The Celtics need Jayson Tatum to show a high level of aggressiveness offensively, more frequently. During the three preseason games he played in, Tatum continued to mix up his shot selection but didn’t let up in terms of attacking defenses, whether it was with his perimeter shooting or finishes at the rim. Tatum led the Celtics in the preseason with a usage percentage of 29.8, which — if he were to maintain for this upcoming season — would be a career-best for the third-year forward.

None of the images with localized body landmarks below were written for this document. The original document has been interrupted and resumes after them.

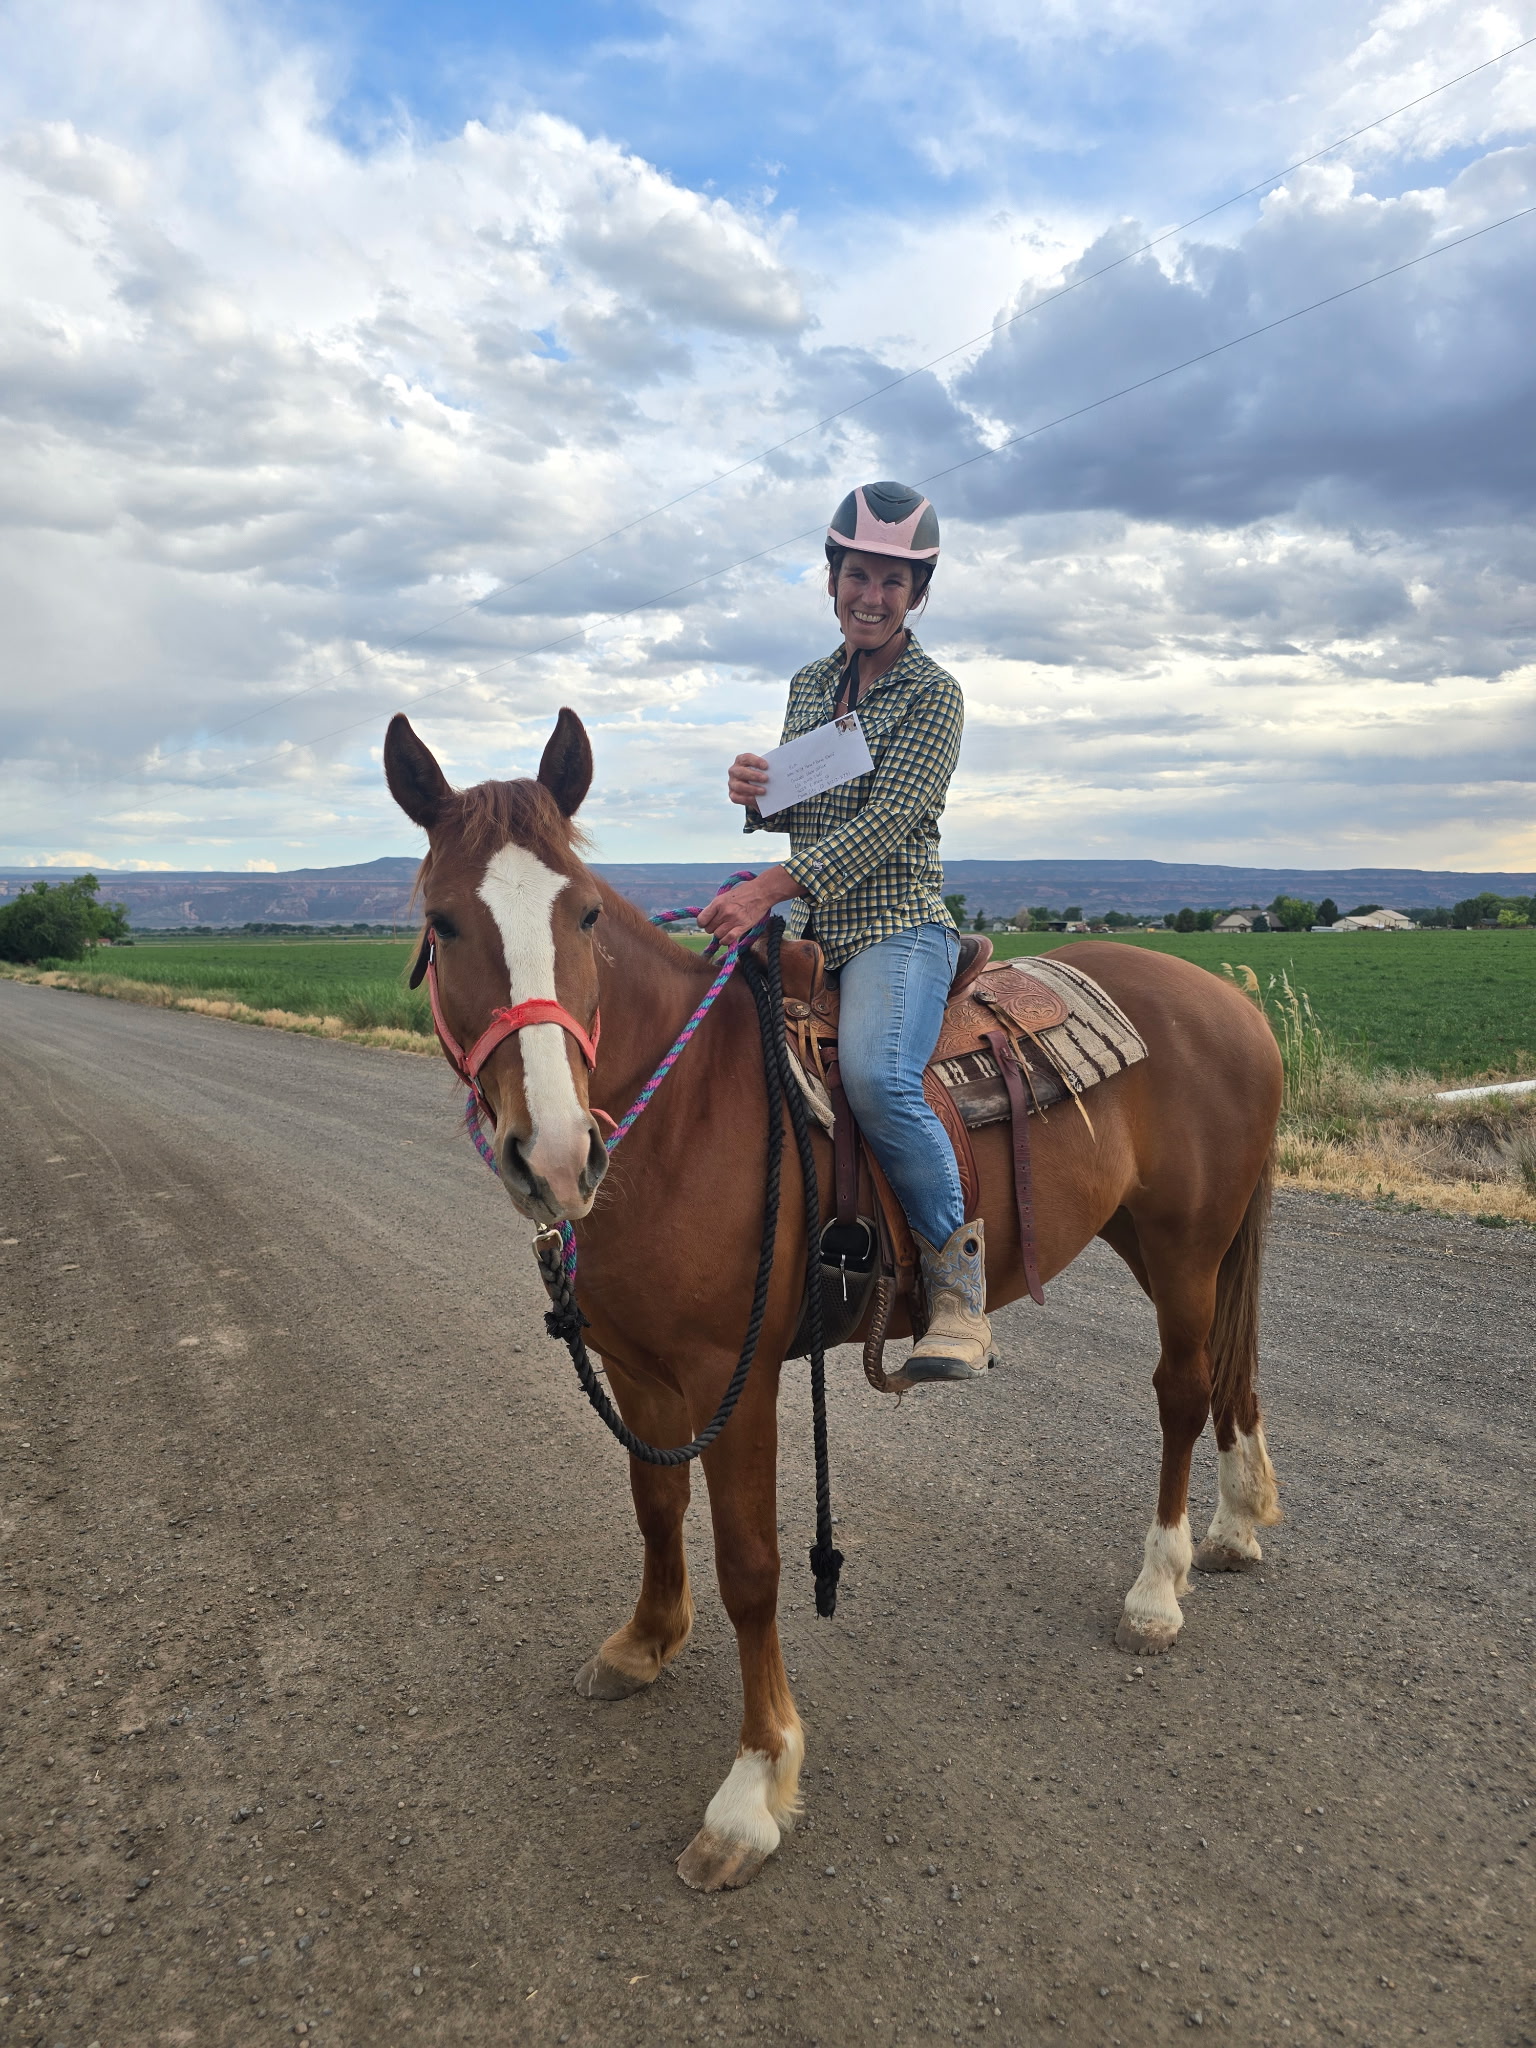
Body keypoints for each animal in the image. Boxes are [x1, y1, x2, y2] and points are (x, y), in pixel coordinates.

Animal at [383, 706, 1285, 1892]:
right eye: (442, 923)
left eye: (582, 911)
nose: (559, 1154)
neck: (686, 1113)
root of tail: (1232, 1000)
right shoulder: (638, 1364)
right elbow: (653, 1504)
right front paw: (644, 1640)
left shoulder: (735, 1378)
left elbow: (755, 1567)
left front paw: (752, 1789)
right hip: (1179, 1245)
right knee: (1229, 1375)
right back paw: (1234, 1525)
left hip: (1184, 1248)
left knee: (1182, 1390)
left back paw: (1158, 1589)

We are going to be talking a lot about Boston’s defense all season. While it is by no means pretty, the Celtics defense doesn’t have nearly as many warts as we thought. The big concern remains what they will do at center. The preseason didn’t do much to provide clarity, although Daniel Theis and Robert Williams III look like the favorites to start while Enes Kanter will get steady minutes off the bench as the team’s sixth man. While Boston’s defense played well in the last three preseason games, it’s hard to get a true feel for how good the Celtics really are due to the underwhelming competition they faced. 

Rookie Class

Chances are slim that any of the handful of rookies with the Celtics this year will be in the running for the league’s Rookie of the Year award. But all have shown moments — some more than others — of being not only an NBA player but a difference maker. Carsen Edwards is coming off a 30-point game in Boston’s win at Cleveland. Grant Williams and Tremont Waters have shown they might be able to contribute sooner rather than later as well. Injuries have limited Romeo Langford, but when he has played, it’s clear why the Celtics thought so highly of him leading into the draft. And then there’s Tacko Fall, the 7-foot-7 sensation whose game continues to show growth as well and will continue along that path now that he has a two-way contract. 

Kemba Walker

There’s a clear acclimation process going on with Kemba Walker and the Celtics, but there were a number of encouraging signs, particularly on offense. Considering he played 18.1 minutes per game, his 12.0 points per game average is nothing to get worked up about. More telling was how he utilized his time on the floor to get shots that frankly, came about a lot freer than he was accustomed to in Charlotte. 

And the result was Walker connecting on 46.2 percent of his field goal attempts and 62.5 percent of his 3’s. 

Now the 3-point shooting will certainly take a dip when the regular season begins, but it’s not a stretch for Walker to shoot 46 percent or better from the field this season. To put that in perspective, Walker has never shot better than 44.4 percent from the field in a given season.